■ Work request ■
Output every entry exactly, from the first line to the last.
╭──
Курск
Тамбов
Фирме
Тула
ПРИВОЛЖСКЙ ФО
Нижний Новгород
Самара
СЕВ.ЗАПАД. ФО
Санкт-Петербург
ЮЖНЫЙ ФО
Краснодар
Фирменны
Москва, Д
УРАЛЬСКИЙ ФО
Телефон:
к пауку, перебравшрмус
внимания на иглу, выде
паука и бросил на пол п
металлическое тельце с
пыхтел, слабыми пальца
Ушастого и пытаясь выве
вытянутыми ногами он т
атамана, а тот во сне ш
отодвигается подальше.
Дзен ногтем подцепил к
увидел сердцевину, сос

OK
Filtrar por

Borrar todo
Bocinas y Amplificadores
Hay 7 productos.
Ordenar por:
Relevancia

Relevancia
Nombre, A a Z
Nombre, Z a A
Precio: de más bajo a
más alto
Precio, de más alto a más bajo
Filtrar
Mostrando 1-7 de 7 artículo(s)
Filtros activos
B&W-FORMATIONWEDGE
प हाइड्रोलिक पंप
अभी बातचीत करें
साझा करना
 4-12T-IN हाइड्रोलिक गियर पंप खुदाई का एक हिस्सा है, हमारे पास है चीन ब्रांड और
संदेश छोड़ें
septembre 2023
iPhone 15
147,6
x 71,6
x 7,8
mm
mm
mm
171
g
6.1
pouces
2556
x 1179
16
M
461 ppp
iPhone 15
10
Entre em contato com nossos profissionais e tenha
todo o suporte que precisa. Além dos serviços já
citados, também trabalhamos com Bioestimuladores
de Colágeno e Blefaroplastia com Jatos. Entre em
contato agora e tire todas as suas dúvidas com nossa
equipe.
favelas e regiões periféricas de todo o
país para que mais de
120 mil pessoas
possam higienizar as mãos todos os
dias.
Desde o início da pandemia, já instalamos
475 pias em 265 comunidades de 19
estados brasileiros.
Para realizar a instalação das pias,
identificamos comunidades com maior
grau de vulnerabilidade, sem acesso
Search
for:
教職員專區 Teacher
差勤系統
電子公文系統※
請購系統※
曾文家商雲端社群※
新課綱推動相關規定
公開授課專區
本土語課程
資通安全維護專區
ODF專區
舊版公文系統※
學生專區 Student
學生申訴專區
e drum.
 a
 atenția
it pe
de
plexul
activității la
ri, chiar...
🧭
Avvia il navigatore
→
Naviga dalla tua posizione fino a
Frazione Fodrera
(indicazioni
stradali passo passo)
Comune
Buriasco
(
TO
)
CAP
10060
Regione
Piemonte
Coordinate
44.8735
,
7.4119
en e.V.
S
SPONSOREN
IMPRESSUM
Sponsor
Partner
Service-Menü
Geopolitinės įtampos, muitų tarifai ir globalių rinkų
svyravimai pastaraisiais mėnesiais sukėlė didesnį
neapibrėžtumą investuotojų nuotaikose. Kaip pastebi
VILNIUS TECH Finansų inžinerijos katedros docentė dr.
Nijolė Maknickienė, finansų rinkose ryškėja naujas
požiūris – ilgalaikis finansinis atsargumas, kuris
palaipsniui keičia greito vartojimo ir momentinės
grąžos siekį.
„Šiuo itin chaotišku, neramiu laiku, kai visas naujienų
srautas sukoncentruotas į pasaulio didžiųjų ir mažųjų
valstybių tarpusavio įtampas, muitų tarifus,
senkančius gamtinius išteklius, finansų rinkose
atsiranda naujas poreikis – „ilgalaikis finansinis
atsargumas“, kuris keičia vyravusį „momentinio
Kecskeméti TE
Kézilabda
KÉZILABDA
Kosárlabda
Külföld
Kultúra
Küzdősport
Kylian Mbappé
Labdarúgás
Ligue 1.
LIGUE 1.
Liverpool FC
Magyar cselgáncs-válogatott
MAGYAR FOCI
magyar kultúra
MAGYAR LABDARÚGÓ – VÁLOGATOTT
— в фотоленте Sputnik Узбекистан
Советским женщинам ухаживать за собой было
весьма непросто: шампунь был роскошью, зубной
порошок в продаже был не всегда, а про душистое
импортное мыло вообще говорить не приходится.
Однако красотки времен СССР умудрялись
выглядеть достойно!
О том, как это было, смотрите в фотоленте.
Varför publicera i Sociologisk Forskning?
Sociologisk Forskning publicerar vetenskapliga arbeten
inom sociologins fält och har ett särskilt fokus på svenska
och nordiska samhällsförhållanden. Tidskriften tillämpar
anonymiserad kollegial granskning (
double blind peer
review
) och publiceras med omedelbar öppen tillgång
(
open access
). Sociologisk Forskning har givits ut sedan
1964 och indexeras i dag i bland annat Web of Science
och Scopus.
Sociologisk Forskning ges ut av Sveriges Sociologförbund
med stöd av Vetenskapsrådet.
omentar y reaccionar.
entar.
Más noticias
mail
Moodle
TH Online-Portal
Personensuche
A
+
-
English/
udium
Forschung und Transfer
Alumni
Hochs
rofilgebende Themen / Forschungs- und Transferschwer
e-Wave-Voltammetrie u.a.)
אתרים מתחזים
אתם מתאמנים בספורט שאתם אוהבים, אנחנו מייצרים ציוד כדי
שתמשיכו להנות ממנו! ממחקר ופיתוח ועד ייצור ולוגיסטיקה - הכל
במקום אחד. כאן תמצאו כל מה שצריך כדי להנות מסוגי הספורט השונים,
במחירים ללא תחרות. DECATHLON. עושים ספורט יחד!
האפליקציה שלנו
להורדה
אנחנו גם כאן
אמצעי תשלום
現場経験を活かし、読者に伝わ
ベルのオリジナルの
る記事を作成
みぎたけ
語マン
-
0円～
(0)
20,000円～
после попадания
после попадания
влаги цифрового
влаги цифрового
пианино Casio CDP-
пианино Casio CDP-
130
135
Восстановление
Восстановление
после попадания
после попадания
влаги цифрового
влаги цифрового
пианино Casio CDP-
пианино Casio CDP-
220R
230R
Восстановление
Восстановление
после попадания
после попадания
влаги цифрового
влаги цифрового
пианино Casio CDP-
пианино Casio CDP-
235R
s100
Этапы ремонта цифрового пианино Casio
╰──
■ Solved exercise ■
Курск
Тамбов
Фирме
Тула
ПРИВОЛЖСКЙ ФО
Нижний Новгород
Самара
СЕВ.ЗАПАД. ФО
Санкт-Петербург
ЮЖНЫЙ ФО
Краснодар
Фирменны
Москва, Д
УРАЛЬСКИЙ ФО
Телефон:
к пауку, перебравшрмус
внимания на иглу, выде
паука и бросил на пол п
металлическое тельце с
пыхтел, слабыми пальца
Ушастого и пытаясь выве
вытянутыми ногами он т
атамана, а тот во сне ш
отодвигается подальше.
Дзен ногтем подцепил к
увидел сердцевину, сос

OK
Filtrar por

Borrar todo
Bocinas y Amplificadores
Hay 7 productos.
Ordenar por:
Relevancia

Relevancia
Nombre, A a Z
Nombre, Z a A
Precio: de más bajo a
más alto
Precio, de más alto a más bajo
Filtrar
Mostrando 1-7 de 7 artículo(s)
Filtros activos
B&W-FORMATIONWEDGE
प हाइड्रोलिक पंप
अभी बातचीत करें
साझा करना
 4-12T-IN हाइड्रोलिक गियर पंप खुदाई का एक हिस्सा है, हमारे पास है चीन ब्रांड और
संदेश छोड़ें
septembre 2023
iPhone 15
147,6
x 71,6
x 7,8
mm
mm
mm
171
g
6.1
pouces
2556
x 1179
16
M
461 ppp
iPhone 15
10
Entre em contato com nossos profissionais e tenha
todo o suporte que precisa. Além dos serviços já
citados, também trabalhamos com Bioestimuladores
de Colágeno e Blefaroplastia com Jatos. Entre em
contato agora e tire todas as suas dúvidas com nossa
equipe.
favelas e regiões periféricas de todo o
país para que mais de
120 mil pessoas
possam higienizar as mãos todos os
dias.
Desde o início da pandemia, já instalamos
475 pias em 265 comunidades de 19
estados brasileiros.
Para realizar a instalação das pias,
identificamos comunidades com maior
grau de vulnerabilidade, sem acesso
Search
for:
教職員專區 Teacher
差勤系統
電子公文系統※
請購系統※
曾文家商雲端社群※
新課綱推動相關規定
公開授課專區
本土語課程
資通安全維護專區
ODF專區
舊版公文系統※
學生專區 Student
學生申訴專區
e drum.
 a
 atenția
it pe
de
plexul
activității la
ri, chiar...
🧭
Avvia il navigatore
→
Naviga dalla tua posizione fino a
Frazione Fodrera
(indicazioni
stradali passo passo)
Comune
Buriasco
(
TO
)
CAP
10060
Regione
Piemonte
Coordinate
44.8735
,
7.4119
en e.V.
S
SPONSOREN
IMPRESSUM
Sponsor
Partner
Service-Menü
Geopolitinės įtampos, muitų tarifai ir globalių rinkų
svyravimai pastaraisiais mėnesiais sukėlė didesnį
neapibrėžtumą investuotojų nuotaikose. Kaip pastebi
VILNIUS TECH Finansų inžinerijos katedros docentė dr.
Nijolė Maknickienė, finansų rinkose ryškėja naujas
požiūris – ilgalaikis finansinis atsargumas, kuris
palaipsniui keičia greito vartojimo ir momentinės
grąžos siekį.
„Šiuo itin chaotišku, neramiu laiku, kai visas naujienų
srautas sukoncentruotas į pasaulio didžiųjų ir mažųjų
valstybių tarpusavio įtampas, muitų tarifus,
senkančius gamtinius išteklius, finansų rinkose
atsiranda naujas poreikis – „ilgalaikis finansinis
atsargumas“, kuris keičia vyravusį „momentinio
Kecskeméti TE
Kézilabda
KÉZILABDA
Kosárlabda
Külföld
Kultúra
Küzdősport
Kylian Mbappé
Labdarúgás
Ligue 1.
LIGUE 1.
Liverpool FC
Magyar cselgáncs-válogatott
MAGYAR FOCI
magyar kultúra
MAGYAR LABDARÚGÓ – VÁLOGATOTT
— в фотоленте Sputnik Узбекистан
Советским женщинам ухаживать за собой было
весьма непросто: шампунь был роскошью, зубной
порошок в продаже был не всегда, а про душистое
импортное мыло вообще говорить не приходится.
Однако красотки времен СССР умудрялись
выглядеть достойно!
О том, как это было, смотрите в фотоленте.
Varför publicera i Sociologisk Forskning?
Sociologisk Forskning publicerar vetenskapliga arbeten
inom sociologins fält och har ett särskilt fokus på svenska
och nordiska samhällsförhållanden. Tidskriften tillämpar
anonymiserad kollegial granskning (
double blind peer
review
) och publiceras med omedelbar öppen tillgång
(
open access
). Sociologisk Forskning har givits ut sedan
1964 och indexeras i dag i bland annat Web of Science
och Scopus.
Sociologisk Forskning ges ut av Sveriges Sociologförbund
med stöd av Vetenskapsrådet.
omentar y reaccionar.
entar.
Más noticias
mail
Moodle
TH Online-Portal
Personensuche
A
+
-
English/
udium
Forschung und Transfer
Alumni
Hochs
rofilgebende Themen / Forschungs- und Transferschwer
e-Wave-Voltammetrie u.a.)
אתרים מתחזים
אתם מתאמנים בספורט שאתם אוהבים, אנחנו מייצרים ציוד כדי
שתמשיכו להנות ממנו! ממחקר ופיתוח ועד ייצור ולוגיסטיקה - הכל
במקום אחד. כאן תמצאו כל מה שצריך כדי להנות מסוגי הספורט השונים,
במחירים ללא תחרות. DECATHLON. עושים ספורט יחד!
האפליקציה שלנו
להורדה
אנחנו גם כאן
אמצעי תשלום
現場経験を活かし、読者に伝わ
ベルのオリジナルの
る記事を作成
みぎたけ
語マン
-
0円～
(0)
20,000円～
после попадания
после попадания
влаги цифрового
влаги цифрового
пианино Casio CDP-
пианино Casio CDP-
130
135
Восстановление
Восстановление
после попадания
после попадания
влаги цифрового
влаги цифрового
пианино Casio CDP-
пианино Casio CDP-
220R
230R
Восстановление
Восстановление
после попадания
после попадания
влаги цифрового
влаги цифрового
пианино Casio CDP-
пианино Casio CDP-
235R
s100
Этапы ремонта цифрового пианино Casio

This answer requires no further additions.